[PATCH v5 0/3] mm: Implement ECC handling for pfn with no struct page

ankita@nvidia.com posted 3 patches 3 months ago
MAINTAINERS                         |   1 +
drivers/acpi/apei/ghes.c            |   6 --
drivers/vfio/pci/nvgrace-gpu/main.c |  45 ++++++++-
include/linux/memory-failure.h      |  17 ++++
include/linux/mm.h                  |   1 +
include/ras/ras_event.h             |   1 +
mm/Kconfig                          |   1 +
mm/memory-failure.c                 | 145 +++++++++++++++++++++++++++-
8 files changed, 209 insertions(+), 8 deletions(-)
create mode 100644 include/linux/memory-failure.h
[PATCH v5 0/3] mm: Implement ECC handling for pfn with no struct page
Posted by ankita@nvidia.com 3 months ago
From: Ankit Agrawal <ankita@nvidia.com>

Poison (or ECC) errors can be very common on a large size cluster.
The kernel MM currently handles ECC errors / poison only on memory page
backed by struct page. The handling is currently missing for the PFNMAP
memory that does not have struct pages. The series adds such support.

Implement a new ECC handling for memory without struct pages. Kernel MM
expose registration APIs to allow modules that are managing the device
to register its device memory region. MM then tracks such regions using
interval tree.

The mechanism is largely similar to that of ECC on pfn with struct pages.
If there is an ECC error on a pfn, all the mapping to it are identified
and a SIGBUS is sent to the user space processes owning those mappings.
Note that there is one primary difference versus the handling of the
poison on struct pages, which is to skip unmapping to the faulty PFN.
This is done to handle the huge PFNMAP support added recently [1] that
enables VM_PFNMAP vmas to map at PMD or PUD level. A poison to a PFN
mapped in such as way would need breaking the PMD/PUD mapping into PTEs
that will get mirrored into the S2. This can greatly increase the cost
of table walks and have a major performance impact.

nvgrace-gpu-vfio-pci module maps the device memory to user VA (Qemu) using
remap_pfn_range without being added to the kernel [2]. These device memory
PFNs are not backed by struct page. So make nvgrace-gpu-vfio-pci module
make use of the mechanism to get poison handling support on the device
memory.

Patch rebased to v6.17-rc7.

Signed-off-by: Ankit Agrawal <ankita@nvidia.com>
---

Link: https://lore.kernel.org/all/20251026141919.2261-1-ankita@nvidia.com/ [v4]

v4 -> v5
- Removed pfn_space NULL checks. Instead a wrong parameter would cause
a panic. (Thanks Andrew Morton for suggestion)

• • • •

## What to do
(1) In the patch cover letter, print the passage between "Patch rebased to" and "Morton for suggestion)", inclusive.
(2) Rewrite the paragraph of the patch cover letter that begins "The mechanism is largely similar" as a short bulleted list that keeps its main facts.

## Given data
• • • •

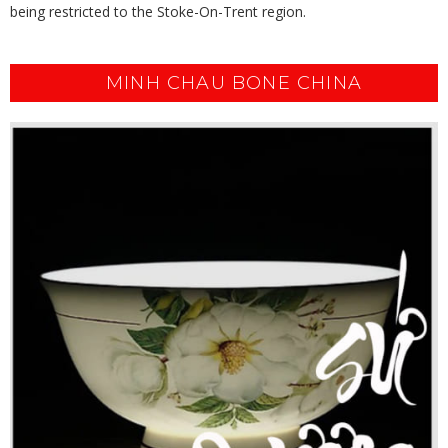
being restricted to the Stoke-On-Trent region.
MINH CHAU BONE CHINA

• • • •

## Answers given
(1)
Patch rebased to v6.17-rc7.

Signed-off-by: Ankit Agrawal <ankita@nvidia.com>
---

Link: https://lore.kernel.org/all/20251026141919.2261-1-ankita@nvidia.com/ [v4]

v4 -> v5
- Removed pfn_space NULL checks. Instead a wrong parameter would cause
a panic. (Thanks Andrew Morton for suggestion)

(2)
- The mechanism works much like ECC handling for pfns with struct pages.
- When a pfn has an ECC error, all mappings to it are identified, and a SIGBUS is sent to the user space processes that own those mappings.
- One primary difference: the faulty PFN is not unmapped.
- Reason: recently added huge PFNMAP support lets VM_PFNMAP vmas map at PMD or PUD level. Poison on such a PFN would require breaking the PMD/PUD mapping into PTEs mirrored into the S2. That can greatly increase the cost of table walks and have a major performance impact.